- ASSIGNMENT: Take from the material every line containing the string "such" and copy it.

^^^^

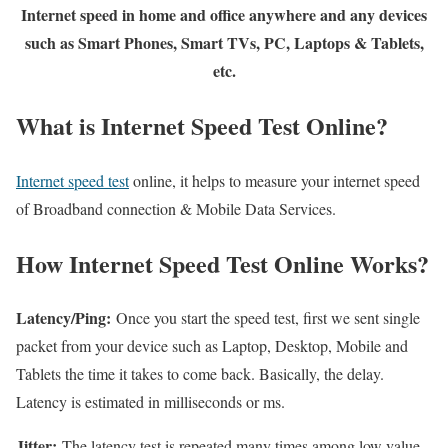
Internet speed in home and office anywhere and any devices
such as Smart Phones, Smart TVs, PC, Laptops & Tablets,
etc.
What is Internet Speed Test Online?
Internet speed test
online, it helps to measure your internet speed
of Broadband connection & Mobile Data Services.
How Internet Speed Test Online Works?
Latency/Ping:
Once you start the speed test, first we sent single
packet from your device such as Laptop, Desktop, Mobile and
Tablets the time it takes to come back. Basically, the delay.
Latency is estimated in milliseconds or ms.
Jitter:
The latency test is repeated many times among low value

^^^^

- ANSWER SPACE:
such as Smart Phones, Smart TVs, PC, Laptops & Tablets,
packet from your device such as Laptop, Desktop, Mobile and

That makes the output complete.